*** Opening of PROVIDED MATERIAL ***
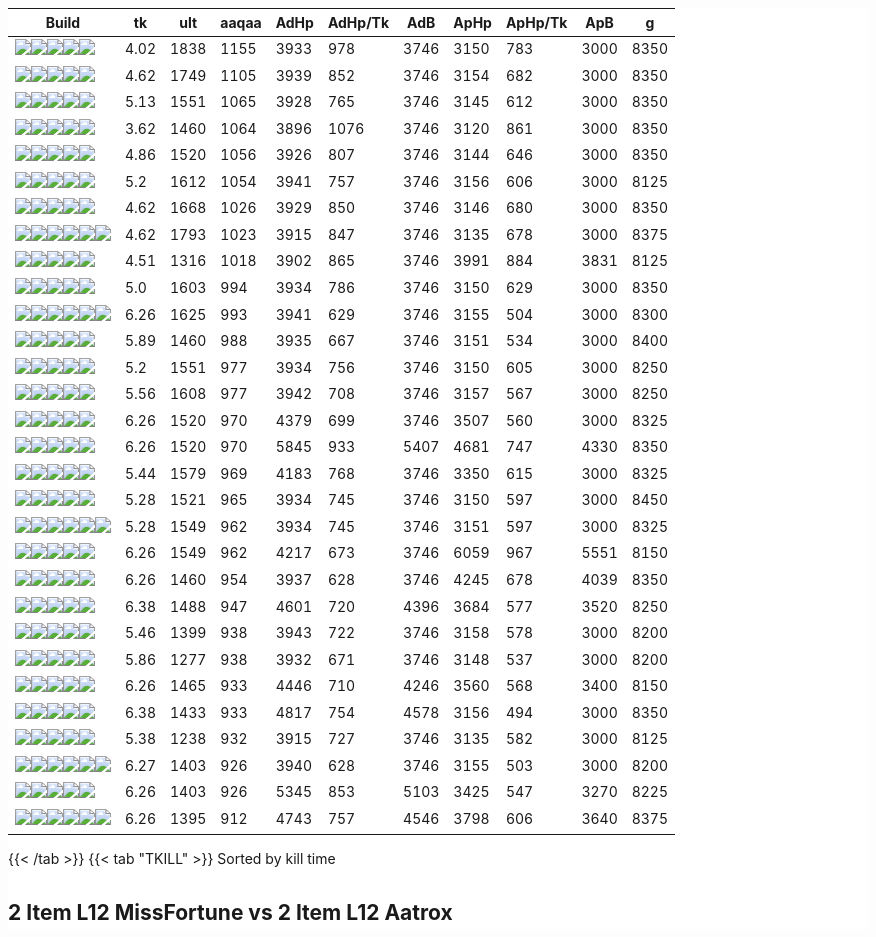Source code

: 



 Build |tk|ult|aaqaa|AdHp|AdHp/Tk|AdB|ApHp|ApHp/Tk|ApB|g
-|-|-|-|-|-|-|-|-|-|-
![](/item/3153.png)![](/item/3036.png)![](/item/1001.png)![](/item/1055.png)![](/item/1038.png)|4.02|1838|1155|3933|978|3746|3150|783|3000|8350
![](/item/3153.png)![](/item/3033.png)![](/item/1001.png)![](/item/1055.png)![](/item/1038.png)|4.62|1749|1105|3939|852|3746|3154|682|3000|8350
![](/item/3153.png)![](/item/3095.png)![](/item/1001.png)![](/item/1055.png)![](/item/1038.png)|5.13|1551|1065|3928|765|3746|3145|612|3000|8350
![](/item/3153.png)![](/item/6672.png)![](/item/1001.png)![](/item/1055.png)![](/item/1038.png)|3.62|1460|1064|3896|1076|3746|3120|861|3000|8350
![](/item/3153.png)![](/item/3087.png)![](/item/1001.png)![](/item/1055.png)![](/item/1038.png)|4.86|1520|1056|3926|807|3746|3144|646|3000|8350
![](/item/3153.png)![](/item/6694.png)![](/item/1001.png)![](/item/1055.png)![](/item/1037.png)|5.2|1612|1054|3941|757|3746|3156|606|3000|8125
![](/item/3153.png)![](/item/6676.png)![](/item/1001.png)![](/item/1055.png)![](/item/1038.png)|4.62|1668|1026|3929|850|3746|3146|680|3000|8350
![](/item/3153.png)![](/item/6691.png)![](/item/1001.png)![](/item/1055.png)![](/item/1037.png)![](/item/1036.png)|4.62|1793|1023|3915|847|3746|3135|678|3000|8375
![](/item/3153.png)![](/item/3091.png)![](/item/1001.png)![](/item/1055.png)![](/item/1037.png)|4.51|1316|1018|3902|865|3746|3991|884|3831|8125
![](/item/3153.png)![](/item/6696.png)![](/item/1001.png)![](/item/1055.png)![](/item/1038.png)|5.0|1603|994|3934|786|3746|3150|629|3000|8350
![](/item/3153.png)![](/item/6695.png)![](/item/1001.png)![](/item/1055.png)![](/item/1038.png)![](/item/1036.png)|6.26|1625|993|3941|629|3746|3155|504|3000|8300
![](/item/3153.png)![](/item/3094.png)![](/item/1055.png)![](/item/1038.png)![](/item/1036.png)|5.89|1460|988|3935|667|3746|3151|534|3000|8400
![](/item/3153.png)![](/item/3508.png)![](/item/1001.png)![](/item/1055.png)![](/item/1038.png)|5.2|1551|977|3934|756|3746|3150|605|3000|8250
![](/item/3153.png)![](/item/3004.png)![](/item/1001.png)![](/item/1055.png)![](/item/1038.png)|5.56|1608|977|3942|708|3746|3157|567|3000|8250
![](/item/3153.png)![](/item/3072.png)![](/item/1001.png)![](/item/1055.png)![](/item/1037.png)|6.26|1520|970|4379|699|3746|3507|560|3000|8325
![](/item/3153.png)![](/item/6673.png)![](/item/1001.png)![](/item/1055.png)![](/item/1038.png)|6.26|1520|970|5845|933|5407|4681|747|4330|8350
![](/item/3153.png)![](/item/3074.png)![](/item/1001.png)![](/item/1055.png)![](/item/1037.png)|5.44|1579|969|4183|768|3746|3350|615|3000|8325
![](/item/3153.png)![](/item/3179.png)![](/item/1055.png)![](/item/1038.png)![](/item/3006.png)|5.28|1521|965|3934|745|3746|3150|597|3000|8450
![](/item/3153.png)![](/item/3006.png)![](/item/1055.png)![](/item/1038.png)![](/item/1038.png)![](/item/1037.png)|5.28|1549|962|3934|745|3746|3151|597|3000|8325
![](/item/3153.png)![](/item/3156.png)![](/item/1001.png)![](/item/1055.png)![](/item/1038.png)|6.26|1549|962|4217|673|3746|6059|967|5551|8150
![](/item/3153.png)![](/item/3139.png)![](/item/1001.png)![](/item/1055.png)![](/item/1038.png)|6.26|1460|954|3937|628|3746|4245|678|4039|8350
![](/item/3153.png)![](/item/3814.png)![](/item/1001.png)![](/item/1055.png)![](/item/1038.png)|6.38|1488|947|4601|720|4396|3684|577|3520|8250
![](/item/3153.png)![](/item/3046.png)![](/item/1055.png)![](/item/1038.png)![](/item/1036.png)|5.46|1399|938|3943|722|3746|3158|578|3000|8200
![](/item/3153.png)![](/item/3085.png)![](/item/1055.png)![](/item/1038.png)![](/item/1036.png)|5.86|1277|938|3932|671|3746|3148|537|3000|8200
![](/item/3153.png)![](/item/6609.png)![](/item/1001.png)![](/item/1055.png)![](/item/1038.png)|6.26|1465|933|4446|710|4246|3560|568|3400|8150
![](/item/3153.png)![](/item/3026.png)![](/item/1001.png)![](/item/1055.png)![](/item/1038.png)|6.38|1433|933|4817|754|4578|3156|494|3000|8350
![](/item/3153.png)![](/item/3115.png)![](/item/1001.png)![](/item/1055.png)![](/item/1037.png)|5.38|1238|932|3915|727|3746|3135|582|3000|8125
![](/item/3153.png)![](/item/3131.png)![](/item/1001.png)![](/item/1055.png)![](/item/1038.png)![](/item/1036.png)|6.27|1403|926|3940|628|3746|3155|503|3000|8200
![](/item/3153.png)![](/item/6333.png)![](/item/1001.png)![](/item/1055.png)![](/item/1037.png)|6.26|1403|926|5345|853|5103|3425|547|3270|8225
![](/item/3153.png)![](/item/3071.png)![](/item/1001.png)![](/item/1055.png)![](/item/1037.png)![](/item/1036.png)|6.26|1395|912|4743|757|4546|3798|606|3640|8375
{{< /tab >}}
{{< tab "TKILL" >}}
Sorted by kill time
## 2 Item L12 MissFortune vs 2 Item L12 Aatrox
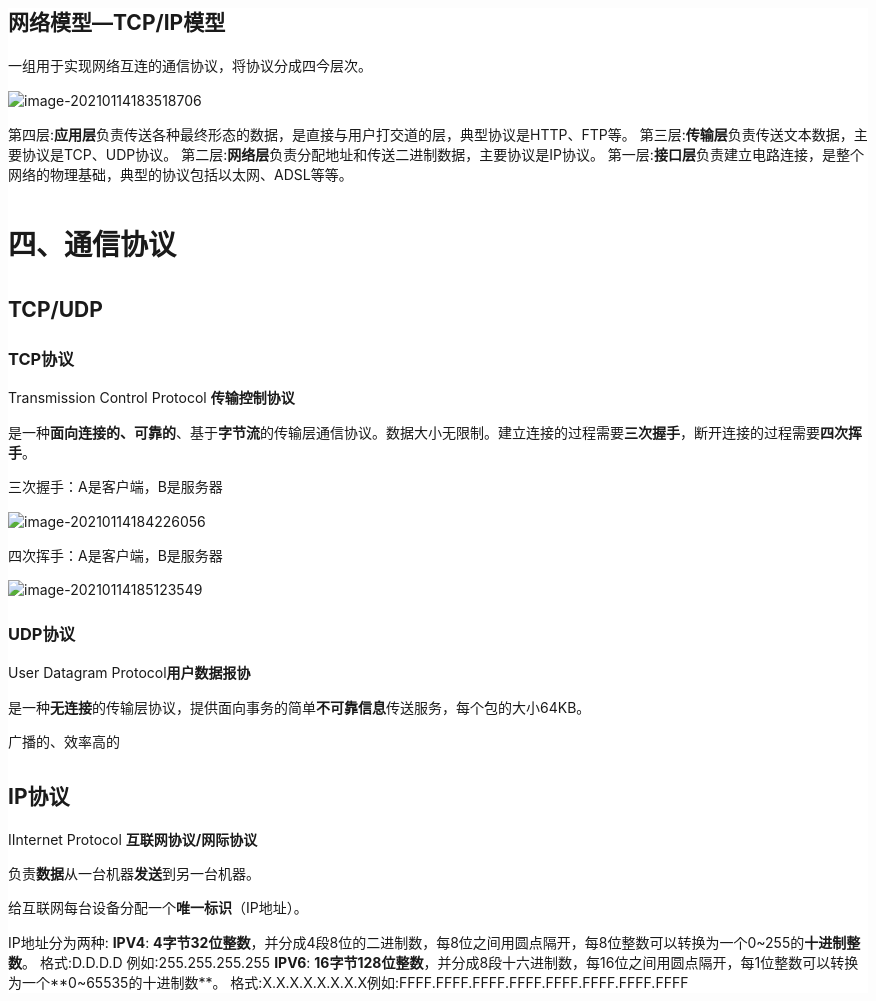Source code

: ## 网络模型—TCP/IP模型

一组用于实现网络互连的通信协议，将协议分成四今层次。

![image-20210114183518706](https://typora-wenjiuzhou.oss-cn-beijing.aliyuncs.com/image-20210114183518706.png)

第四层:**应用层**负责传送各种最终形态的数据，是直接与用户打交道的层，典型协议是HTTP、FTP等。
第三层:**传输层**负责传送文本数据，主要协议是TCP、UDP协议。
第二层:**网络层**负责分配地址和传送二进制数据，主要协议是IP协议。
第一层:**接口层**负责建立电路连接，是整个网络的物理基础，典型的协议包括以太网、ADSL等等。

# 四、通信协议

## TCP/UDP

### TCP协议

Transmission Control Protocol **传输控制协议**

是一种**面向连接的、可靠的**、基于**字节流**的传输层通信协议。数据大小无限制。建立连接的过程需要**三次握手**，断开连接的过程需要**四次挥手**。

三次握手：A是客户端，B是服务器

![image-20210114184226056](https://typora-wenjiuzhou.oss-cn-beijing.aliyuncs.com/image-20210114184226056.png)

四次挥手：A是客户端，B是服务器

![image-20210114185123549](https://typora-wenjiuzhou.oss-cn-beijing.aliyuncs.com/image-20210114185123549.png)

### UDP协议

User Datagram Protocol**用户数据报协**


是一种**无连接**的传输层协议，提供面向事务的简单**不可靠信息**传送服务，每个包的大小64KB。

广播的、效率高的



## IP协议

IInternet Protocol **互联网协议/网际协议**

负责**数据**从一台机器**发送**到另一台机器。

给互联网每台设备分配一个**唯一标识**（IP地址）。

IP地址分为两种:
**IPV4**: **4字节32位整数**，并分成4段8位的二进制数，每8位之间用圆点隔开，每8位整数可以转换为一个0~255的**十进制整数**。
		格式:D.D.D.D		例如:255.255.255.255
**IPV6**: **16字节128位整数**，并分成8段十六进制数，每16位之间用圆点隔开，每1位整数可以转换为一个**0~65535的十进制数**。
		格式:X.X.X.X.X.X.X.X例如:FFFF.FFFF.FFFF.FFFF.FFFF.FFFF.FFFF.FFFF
*** Close of PROVIDED MATERIAL ***
ACTIVITY
Extract the lines of the material from the line containing "第四层:**应用层**负责传" through the line containing "三次握手：A是客户端，B是服务器", copying them verbatim with both of those lines included.

TASK SOLUTION
第四层:**应用层**负责传送各种最终形态的数据，是直接与用户打交道的层，典型协议是HTTP、FTP等。
第三层:**传输层**负责传送文本数据，主要协议是TCP、UDP协议。
第二层:**网络层**负责分配地址和传送二进制数据，主要协议是IP协议。
第一层:**接口层**负责建立电路连接，是整个网络的物理基础，典型的协议包括以太网、ADSL等等。

# 四、通信协议

## TCP/UDP

### TCP协议

Transmission Control Protocol **传输控制协议**

是一种**面向连接的、可靠的**、基于**字节流**的传输层通信协议。数据大小无限制。建立连接的过程需要**三次握手**，断开连接的过程需要**四次挥手**。

三次握手：A是客户端，B是服务器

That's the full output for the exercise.